19 Juli 2022
NEW DELHI – Bencana ekonomi yang dialami Sri Lanka dapat dijelaskan oleh dua faktor penyebab. Yang pertama adalah spesifik negara, dimana penyebab-penyebabnya dihasilkan di dalam negara tersebut. Faktor lainnya adalah faktor eksternal, yaitu bencana global yang terjadi dalam beberapa tahun terakhir yang berdampak buruk pada negara kepulauan kecil ini. Baik faktor eksternal maupun internal saling menguatkan hingga menghancurkan bangsa ini. Sri Lanka lebih kaya dari India, lebih berpendidikan, dan orang Sri Lanka hidup lebih lama di bumi dibandingkan rata-rata orang India. Kartu Laporan Pembangunan Manusia, HDI, yang berfokus pada pendapatan per kapita, pencapaian pendidikan dan rata-rata harapan hidup, diterbitkan setiap tahun oleh UNDP. Pada tahun 2020, Sri Lanka berada di peringkat 72 dunia, Tiongkok berada di peringkat 85, dan India jauh lebih rendah di peringkat 131. Sri Lanka jauh di depan semua negara tetangganya di Asia Selatan dan lebih dekat dengan negara-negara maju dalam skor pembangunan manusia. Kinerjanya di bidang pendidikan disorot dalam laporan global.

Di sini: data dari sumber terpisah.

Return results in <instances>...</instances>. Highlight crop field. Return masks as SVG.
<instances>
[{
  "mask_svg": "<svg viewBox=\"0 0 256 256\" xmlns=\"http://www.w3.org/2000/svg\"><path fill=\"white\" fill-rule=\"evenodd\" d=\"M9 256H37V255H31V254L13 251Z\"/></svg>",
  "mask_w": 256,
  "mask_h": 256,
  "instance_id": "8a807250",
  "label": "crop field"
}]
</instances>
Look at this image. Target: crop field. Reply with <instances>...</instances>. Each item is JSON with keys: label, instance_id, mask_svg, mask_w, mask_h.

Kini sistem pendidikannya berantakan. Sri Lanka telah mencapai tahap yang menyedihkan sehingga gagal menyediakan kertas dan pena kepada siswa. Mereka tidak dapat menulis ujian sekolah tahunan mereka tahun ini. Sekolah kini dibuka di mana-mana untuk kelas fisik, namun pelajar muda Sri Lanka tetap tinggal di rumah mereka, bukan karena Covid, namun karena kurangnya transportasi. Krisis bahan bakar menghentikan pergerakan kendaraan. Banyak anak, alih-alih bersekolah, malah mengantri berjam-jam di pompa bensin. Orang tua atau orang tua mereka pindah untuk mencari pekerjaan, karena pasar yang menyusut dengan cepat. Banyak warga Sri Lanka kehilangan nyawa karena berdiri berjam-jam di tengah panas terik di pompa bensin. Masyarakat miskin kelaparan karena tidak mampu membeli pangan dengan harga selangit.

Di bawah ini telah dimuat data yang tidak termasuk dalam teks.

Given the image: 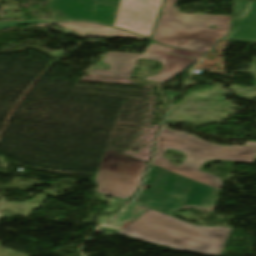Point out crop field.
<instances>
[{
	"label": "crop field",
	"mask_w": 256,
	"mask_h": 256,
	"mask_svg": "<svg viewBox=\"0 0 256 256\" xmlns=\"http://www.w3.org/2000/svg\"><path fill=\"white\" fill-rule=\"evenodd\" d=\"M218 193L152 165L136 199L100 227L174 249L221 256L232 227H202L173 217L187 208L213 212Z\"/></svg>",
	"instance_id": "1"
},
{
	"label": "crop field",
	"mask_w": 256,
	"mask_h": 256,
	"mask_svg": "<svg viewBox=\"0 0 256 256\" xmlns=\"http://www.w3.org/2000/svg\"><path fill=\"white\" fill-rule=\"evenodd\" d=\"M227 37L256 39V4L235 0L232 30Z\"/></svg>",
	"instance_id": "8"
},
{
	"label": "crop field",
	"mask_w": 256,
	"mask_h": 256,
	"mask_svg": "<svg viewBox=\"0 0 256 256\" xmlns=\"http://www.w3.org/2000/svg\"><path fill=\"white\" fill-rule=\"evenodd\" d=\"M147 163L106 149L99 167L95 192L128 200L141 182Z\"/></svg>",
	"instance_id": "5"
},
{
	"label": "crop field",
	"mask_w": 256,
	"mask_h": 256,
	"mask_svg": "<svg viewBox=\"0 0 256 256\" xmlns=\"http://www.w3.org/2000/svg\"><path fill=\"white\" fill-rule=\"evenodd\" d=\"M166 0L152 39L177 48L205 53L229 31L230 16L183 14ZM215 25L216 29H209Z\"/></svg>",
	"instance_id": "3"
},
{
	"label": "crop field",
	"mask_w": 256,
	"mask_h": 256,
	"mask_svg": "<svg viewBox=\"0 0 256 256\" xmlns=\"http://www.w3.org/2000/svg\"><path fill=\"white\" fill-rule=\"evenodd\" d=\"M167 148L181 151L186 160L178 167L170 164L162 157ZM255 156L256 147L208 144L195 136L163 128L157 139L153 164L220 190L222 183L219 177L197 170L204 162L223 159L253 164Z\"/></svg>",
	"instance_id": "2"
},
{
	"label": "crop field",
	"mask_w": 256,
	"mask_h": 256,
	"mask_svg": "<svg viewBox=\"0 0 256 256\" xmlns=\"http://www.w3.org/2000/svg\"><path fill=\"white\" fill-rule=\"evenodd\" d=\"M165 51L196 58L202 56L201 54L173 49L152 43L147 47L144 54L107 52L102 62L109 63L112 68L109 70L95 69L91 70L90 72L129 78L137 60L140 58H145L160 61L164 66L159 75L150 76L146 79L163 83L167 79L183 71L186 66L196 61L195 59L168 54L165 53Z\"/></svg>",
	"instance_id": "4"
},
{
	"label": "crop field",
	"mask_w": 256,
	"mask_h": 256,
	"mask_svg": "<svg viewBox=\"0 0 256 256\" xmlns=\"http://www.w3.org/2000/svg\"><path fill=\"white\" fill-rule=\"evenodd\" d=\"M59 24L68 29L74 30L78 32V35L83 37H91V38H100L107 37L110 35L111 29L110 27L85 23V22H61V23H49V24H41L39 26L45 25H54Z\"/></svg>",
	"instance_id": "9"
},
{
	"label": "crop field",
	"mask_w": 256,
	"mask_h": 256,
	"mask_svg": "<svg viewBox=\"0 0 256 256\" xmlns=\"http://www.w3.org/2000/svg\"><path fill=\"white\" fill-rule=\"evenodd\" d=\"M113 36L144 39V37H140V36L128 33V32H124V31L118 30L116 28H114Z\"/></svg>",
	"instance_id": "10"
},
{
	"label": "crop field",
	"mask_w": 256,
	"mask_h": 256,
	"mask_svg": "<svg viewBox=\"0 0 256 256\" xmlns=\"http://www.w3.org/2000/svg\"><path fill=\"white\" fill-rule=\"evenodd\" d=\"M162 1L122 0L115 26L149 38Z\"/></svg>",
	"instance_id": "7"
},
{
	"label": "crop field",
	"mask_w": 256,
	"mask_h": 256,
	"mask_svg": "<svg viewBox=\"0 0 256 256\" xmlns=\"http://www.w3.org/2000/svg\"><path fill=\"white\" fill-rule=\"evenodd\" d=\"M165 92H166V94H167V96H168V98H169L170 101H171L175 96L178 95V93H174V92H170V91H166V90H165Z\"/></svg>",
	"instance_id": "11"
},
{
	"label": "crop field",
	"mask_w": 256,
	"mask_h": 256,
	"mask_svg": "<svg viewBox=\"0 0 256 256\" xmlns=\"http://www.w3.org/2000/svg\"><path fill=\"white\" fill-rule=\"evenodd\" d=\"M49 0L53 20L84 19L113 25L119 0ZM36 22H50L36 20Z\"/></svg>",
	"instance_id": "6"
},
{
	"label": "crop field",
	"mask_w": 256,
	"mask_h": 256,
	"mask_svg": "<svg viewBox=\"0 0 256 256\" xmlns=\"http://www.w3.org/2000/svg\"><path fill=\"white\" fill-rule=\"evenodd\" d=\"M245 145L256 146V143L246 142Z\"/></svg>",
	"instance_id": "12"
}]
</instances>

Inflasi pangan meningkat sebesar 57 persen beberapa hari yang lalu dan kini melonjak hingga hampir 100 persen. Orang-orang yang kelaparan dan marah membakar bus dan gedung-gedung publik. Mereka membakar rumah tempat tinggal anggota parlemen dan membunuh salah satu dari mereka. Tapi bagaimana situasinya menjadi begitu baik? Mari kita mulai dari awal, dari lahirnya Sri Lanka sebagai negara merdeka pada tahun 1948. Sri Lanka lahir sebagai republik sosialis demokratis. Sejak awal berdirinya, pemerintah mulai mengeluarkan banyak uang untuk kesejahteraan sosial, khususnya kesehatan dan pendidikan. Hasilnya luar biasa. Namun berapa lama suatu negara dapat mempertahankan pengeluaran tersebut tanpa menghasilkan sumber dayanya sendiri? Perang saudara yang berlangsung selama tiga puluh tahun merusak perekonomiannya. Kesenjangan antara pengeluaran dan pendapatan mulai melebar dari tahun ke tahun. Sri Lanka tidak mengikuti cara Korea Selatan. Negara ini tidak belajar dari contoh macan Asia lainnya yang dengan cepat mengubah perekonomian mereka dari pertanian yang bergantung pada bantuan menjadi raksasa industri.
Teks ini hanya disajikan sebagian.